O empregador destacou que a neoplasia adquirida pelo trabalhador é bastante delicada e demanda certos cuidados. Em sua defesa, enfatizou que o reclamante jamais sofreu qualquer conduta discriminatória por conta do problema de saúde. Ainda justificou que o motivo da demissão ocorreu pelo fato de ele ter laborado de forma insubordinada e devido ao seu mau comportamento. Também afirmou ter recebido diversas reclamações em relação à conduta do empregado em seu ambiente de trabalho, inclusive dos usuários e médicos do hospital.
Todavia, o juiz Flávio Luiz da Costa observou que os documentos trazidos ao processo são provas inequívocas da enfermidade e da necessidade de tratamento antes mesmo do afastamento e da dispensa do empregado.
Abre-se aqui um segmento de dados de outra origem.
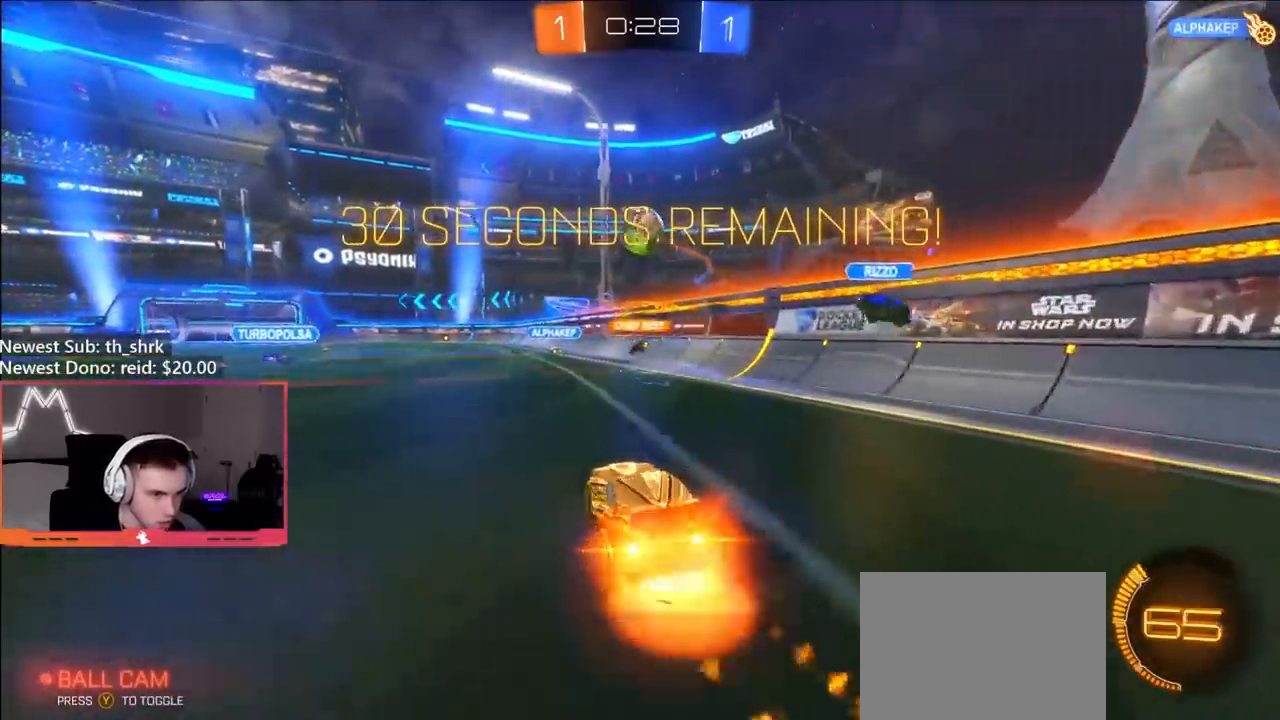
{"buttons": ["B"], "left_stick": "up-right", "right_stick": "center", "events": [[67, "L1", "down"], [100, "R2", "up"], [117, "A", "up"], [217, "L1", "up"], [233, "left_stick", "center"], [250, "A", "down"], [350, "left_stick", "up"], [383, "A", "up"], [400, "left_stick", "up-right"]]}
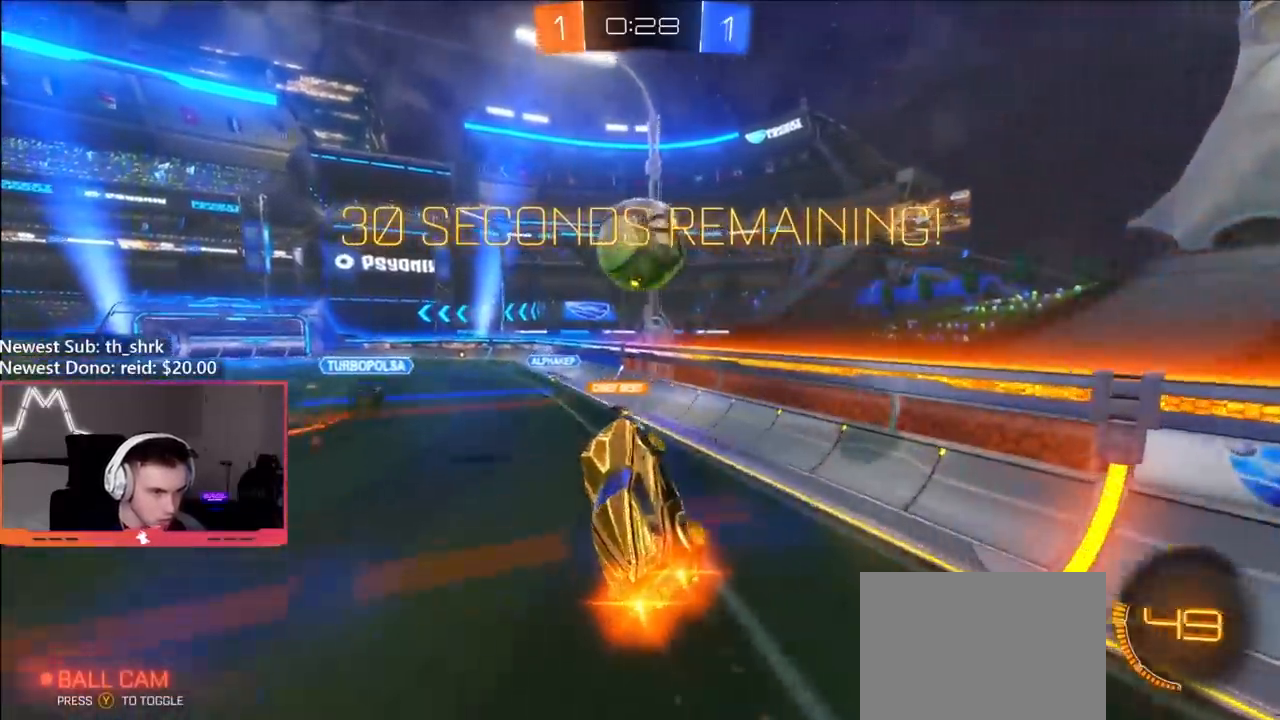
{"buttons": [], "left_stick": "right", "right_stick": "center", "events": [[33, "R2", "down"], [67, "Y", "down"], [200, "R2", "up"], [233, "Y", "up"], [250, "B", "up"], [283, "left_stick", "right"], [350, "Y", "down"], [433, "Y", "up"]]}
Segundo o magistrado, o ordenamento jurídico brasileiro, como um todo, repele intensamente atitudes discriminatórias contra trabalhadores.
“Nessa esteira, os pretórios trabalhistas vêm adotando o entendimento de que a dispensa sem justa causa de empregado, nas circunstâncias como as que se mostram presentes, decorre de postura discriminatória, salvo se comprovada, cabalmente, a motivação disciplinar, técnica, econômica ou financeira, que, no caso, não foi demonstrada nos autos”, avaliou Flávio da Costa.
Costa considerou que competia ao hospital comprovar que a dispensa do trabalhador teve motivação diversa da presumida discriminação. “Beira a litigância de má-fé da empresa ao aduzir hipóteses como dispensa por insubordinação e mau comportamento, que justificariam a dispensa do obreiro por justa causa, quando a própria o dispensou sem justa causa, conforme farta documentação trazida aos autos”.
De acordo com o magistrado, não há notícias de que o obreiro tenha sido advertido ou suspenso. Assim, em sua avaliação, ficou claro que houve dispensa sem justa causa e discriminatória pela doença apresentada.
Convenção – Flávio Luiz da Costa também reforçou sua decisão em observância à Convenção 111 da Organização Internacional do Trabalho (OIT). Em sua sentença, registrou que, além de o ordenamento jurídico vedar qualquer tipo de discriminação que tenha por objetivo reduzir ou limitar as oportunidades de acesso e manutenção do emprego, há normas internacionais que também devem ser observadas. “Dentre elas, a Convenção 111 OIT, que considera discriminação toda distinção, exclusão ou preferência que tenha por finalidade alterar a igualdade de oportunidade ou tratamento em matéria de emprego e profissão”, acrescentou.
Entre os precedentes jurídicos que embasaram sua decisão, Costa registrou várias súmulas análogas à ação, a exemplo da editada sob o número 443, do TST, que presume como discriminatória a despedida de empregado portador do vírus HIV ou de outra doença grave que suscite estigma ou preconceito. Inválido o ato, o empregado tem direito à reintegração no emprego.
O magistrado também usou como precedente a Lei 9.029/1995, que determina, em seu Art. 4º, que o rompimento da relação de trabalho por ato discriminatório, além do direito à reparação pelo dano moral, traz a faculdade de o empregado optar entre a reintegração com ressarcimento integral de todo o período de afastamento, mediante pagamento das remunerações devidas, corrigidas monetariamente e acrescidas de juros legais, ou a percepção, em dobro, da remuneração do período de afastamento, corrigida monetariamente e acrescida dos juros legais.